Upper East Side for Black Lives Matter Holds Vigil For Breonna Taylor

It is just past 7pm and a small crowd gathers in front of a makeshift altar in Carl Schurz Park on the Upper East Side. Men and women silently leave flowers before a large mural that bears the faces of Ahmaud Arbury, Rayshard Brooks, Sandra Bland, and George Floyd—Black Americans who have been murdered by police.

The vigil was held by Upper East Side for Black Lives Matter (UES4BLM) on March 13, exactly one year after Breonna Taylor was shot eight times by Louisville police who, suspicious of potential drug trafficking, were granted a no-knock warrant to break her front door off its hinges and enter her apartment without warning. No drugs were found in her home.

While the city of Louisville granted Ms. Taylor’s family $12 million to settle a wrongful death lawsuit, no charges were ever brought on the officers who killed her.

Demonstrators Demand Justice for Breonna Taylor  

Demonstrators like Kofi Addo and Chrstina Thompson came to the vigil to call for change.

“I’m here because I want to commemorate the life of Breonna Taylor and demand justice for [her],” said Addo, 26, who believes corruption is what denied Ms. Taylor justice. “It’s not fair what happened with the outcome of her case. The Attorney General and the police officers, they all work together, and they’re all friends.”

Upper East Side for Black Lives Matter

Addo, who lives on the Upper East Side, first attended vigils and events held by UES4BLM last summer. The group has organized demonstrations every night in Carl Schurz Park since June 2. That’s more than 285 days. 

“They’ve been out here every night,” said Thompson, 76, who joined the vigil after seeing it from her window – she usually watches from her apartment before bed. “I was away for six months and came back. It was rain, snow, no matter what, people were here every single night. Sometimes it was six people, tonight it’s a big group.”

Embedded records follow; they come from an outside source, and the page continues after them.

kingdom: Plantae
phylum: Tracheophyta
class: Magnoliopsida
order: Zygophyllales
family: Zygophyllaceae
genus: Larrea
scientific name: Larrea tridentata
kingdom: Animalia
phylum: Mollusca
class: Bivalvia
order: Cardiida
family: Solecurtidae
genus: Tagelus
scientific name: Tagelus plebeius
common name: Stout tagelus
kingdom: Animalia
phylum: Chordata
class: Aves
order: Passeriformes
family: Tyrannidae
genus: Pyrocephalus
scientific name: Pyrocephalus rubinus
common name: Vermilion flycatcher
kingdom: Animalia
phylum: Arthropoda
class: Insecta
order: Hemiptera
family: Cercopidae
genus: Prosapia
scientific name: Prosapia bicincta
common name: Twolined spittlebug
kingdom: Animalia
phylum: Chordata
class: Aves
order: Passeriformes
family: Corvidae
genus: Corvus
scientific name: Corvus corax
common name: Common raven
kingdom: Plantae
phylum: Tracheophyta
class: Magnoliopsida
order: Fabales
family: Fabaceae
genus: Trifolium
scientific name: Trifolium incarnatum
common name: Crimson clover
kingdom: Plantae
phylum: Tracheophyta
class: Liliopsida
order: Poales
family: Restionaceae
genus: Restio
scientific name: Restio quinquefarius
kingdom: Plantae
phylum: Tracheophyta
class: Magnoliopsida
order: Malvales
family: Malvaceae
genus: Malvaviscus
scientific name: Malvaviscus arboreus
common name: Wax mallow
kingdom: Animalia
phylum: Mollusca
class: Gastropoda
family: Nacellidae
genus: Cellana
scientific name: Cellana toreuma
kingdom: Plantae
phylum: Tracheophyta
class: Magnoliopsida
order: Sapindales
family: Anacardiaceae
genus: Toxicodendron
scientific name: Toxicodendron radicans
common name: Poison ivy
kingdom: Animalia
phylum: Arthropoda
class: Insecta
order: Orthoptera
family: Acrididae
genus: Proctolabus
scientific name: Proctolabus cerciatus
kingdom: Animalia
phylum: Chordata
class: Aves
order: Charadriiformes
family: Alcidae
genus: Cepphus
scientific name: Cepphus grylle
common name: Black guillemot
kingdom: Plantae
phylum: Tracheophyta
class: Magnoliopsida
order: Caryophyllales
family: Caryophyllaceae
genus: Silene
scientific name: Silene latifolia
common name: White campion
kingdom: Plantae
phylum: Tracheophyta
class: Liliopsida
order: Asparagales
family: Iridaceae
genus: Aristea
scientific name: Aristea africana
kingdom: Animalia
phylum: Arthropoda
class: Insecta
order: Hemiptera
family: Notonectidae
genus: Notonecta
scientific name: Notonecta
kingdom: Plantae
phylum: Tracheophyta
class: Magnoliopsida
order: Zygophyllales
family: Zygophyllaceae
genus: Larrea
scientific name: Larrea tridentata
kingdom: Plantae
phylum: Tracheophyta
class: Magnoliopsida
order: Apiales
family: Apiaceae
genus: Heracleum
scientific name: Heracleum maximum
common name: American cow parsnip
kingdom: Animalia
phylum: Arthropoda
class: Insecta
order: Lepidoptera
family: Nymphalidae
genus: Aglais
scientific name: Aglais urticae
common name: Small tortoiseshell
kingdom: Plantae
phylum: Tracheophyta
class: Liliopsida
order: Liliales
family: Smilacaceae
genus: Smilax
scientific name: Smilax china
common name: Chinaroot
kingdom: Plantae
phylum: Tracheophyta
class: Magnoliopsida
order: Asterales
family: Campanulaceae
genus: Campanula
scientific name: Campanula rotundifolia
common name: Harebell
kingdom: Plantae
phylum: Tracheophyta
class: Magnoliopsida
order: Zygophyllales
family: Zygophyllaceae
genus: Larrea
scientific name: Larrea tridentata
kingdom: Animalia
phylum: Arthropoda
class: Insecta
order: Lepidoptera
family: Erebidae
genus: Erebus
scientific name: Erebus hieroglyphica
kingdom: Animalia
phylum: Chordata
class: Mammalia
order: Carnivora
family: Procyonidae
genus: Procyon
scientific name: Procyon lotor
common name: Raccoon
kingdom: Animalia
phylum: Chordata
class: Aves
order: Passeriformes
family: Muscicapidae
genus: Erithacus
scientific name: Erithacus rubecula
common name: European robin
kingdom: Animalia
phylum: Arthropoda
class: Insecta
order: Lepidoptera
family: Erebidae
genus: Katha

Demonstrators on Racial Injustice and Defunding the Police

Thompson, who was a college student during the Civil Rights Movement, has recently felt compelled to speak out against racial injustice.

“[Breonna Taylor’s murder] should never have happened,” she said. “It was pure racism. We have so much work to do.”

Both Thompson and Addo believe funds should be diverted from police departments.

“I would like to see [the police] defunded and money put into healthcare and education, especially for Black people,” said Addo.

Thompson believes police resources should be redistributed but is not sure that equity in policing is possible.

“I wouldn’t defund the police completely, but there should be [more funds for mental health] in every community, particularly in communities that are in deep need. But I don’t know whether it’ll ever happen [nationwide], whether [racial justice] will move forward now.”

She worries that the momentum from last summer’s protests has died down and that there won’t be any meaningful progress.

“I think there’s more support [for racial justice] than I’ve seen for a while, but I’ve seen support [fade away] before.”